None of this deterred Sterling from its advance on the Dollar nor kept investors from dumping the greenback.
"There’s some sense of “UK optimism” in the air following news that Britain has approved the AstraZeneca/Oxford COVID-19 vaccine, and following headlines that MPs are getting set to approve the EU-UK trade deal today, but the tepid reactions we’re seeing in the FTSE 100 and the S&P 500 futures suggests that the USD selling is more a function of flows/stop orders getting tripped in an illiquid market, more than anything else," says Eric Bregar, head of FX strategy at Exchange Bank of Canada.
Investors have overlooked short-term risks of late, preferring instead to position themselves for a global recovery next year, and even more so since vaccines began to be rolled in Europe, the U.S. and elsewhere. Wednesday's price action effectively confirms what are set to be high single digit losses for the Dollar against all but a few large counterparts.
Above: U.S. Dollar performance against major rivals in 2020. Source: Pound Sterling Live.
The Dollar was on course to end the year sat on a -12% decline against the Swedish Krona and also having fallen by more than -8% against the Euro, Swiss Franc and Australian Dollar. The greenback's best performance has been against the Canadian Dollar and Pound although even here, it's fallen -1.74% and -2.4% respectively.

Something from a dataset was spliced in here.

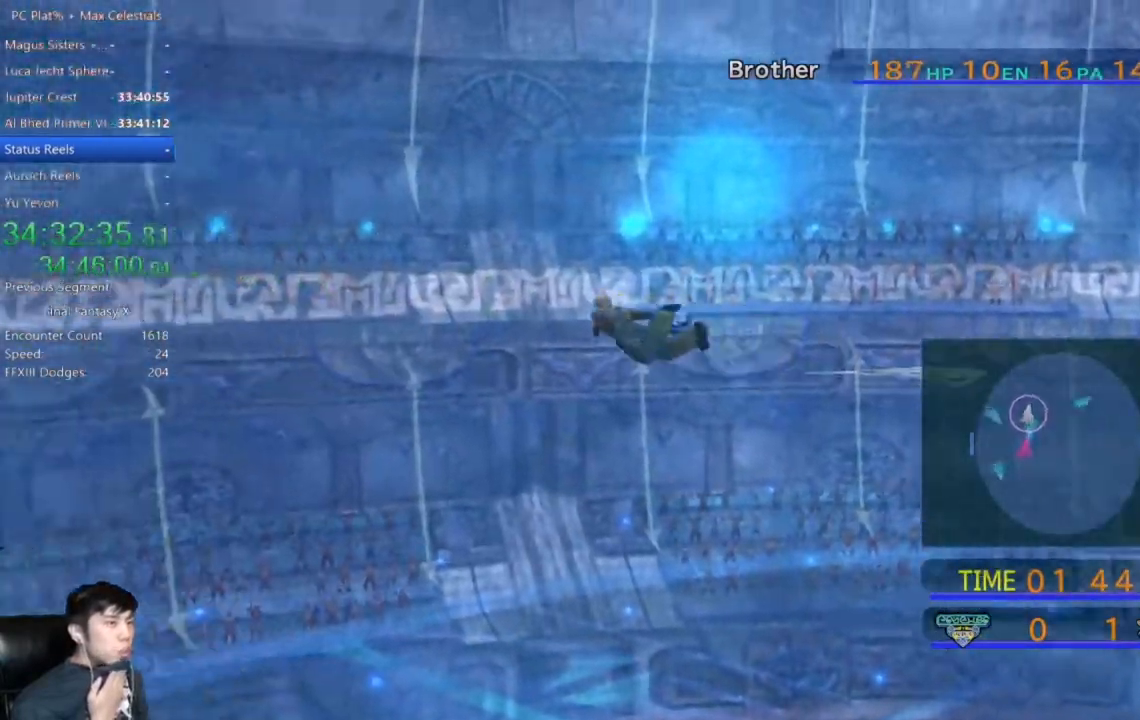
{"buttons": [], "left_stick": "up-right", "right_stick": "center", "events": []}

Federal Reserve interest rate cuts have stripped away the Dollar's earlier yield advantage this year while the pandemic has levelled the economic field ahead of a global recovery that's expected to favour commidity-linked currencies over low yielding safe-havens like the greenback and Japanese Yen.

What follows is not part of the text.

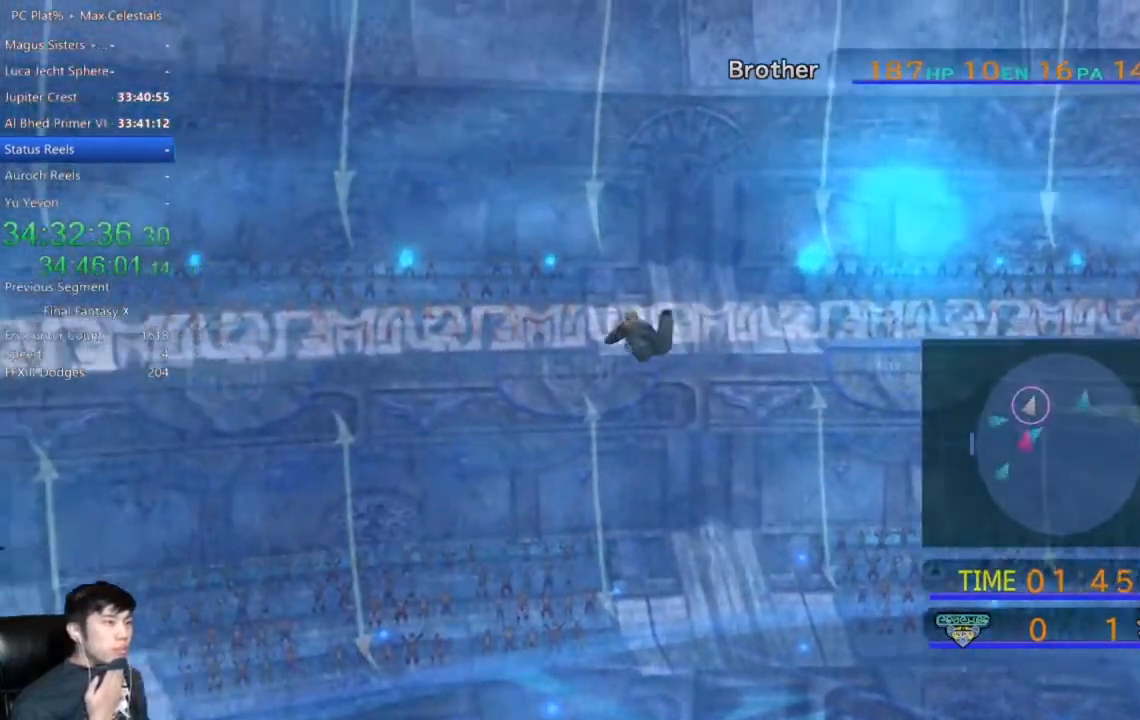
{"buttons": [], "left_stick": "up-right", "right_stick": "center", "events": []}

"We're at the point when book-keeping and position-management have a much bigger impact on markets than sentiment," says Kit Juckes, chief FX strategist at Societe Generale. "The newsflow is all about US stimulus, the Covid crisis, and vaccine deployment. I remain firmly of the view that vaccines are the 2021 game-changer, and most markets ought to be able to look through the pandemic from here onwards, albeit with underlying nervousness about vaccine efficacy until proven otherwise. Unless/until we question the Fed's rate promises, it's only over-exuberance that's really likely to trigger risk aversion, and days of sharp dollar strength."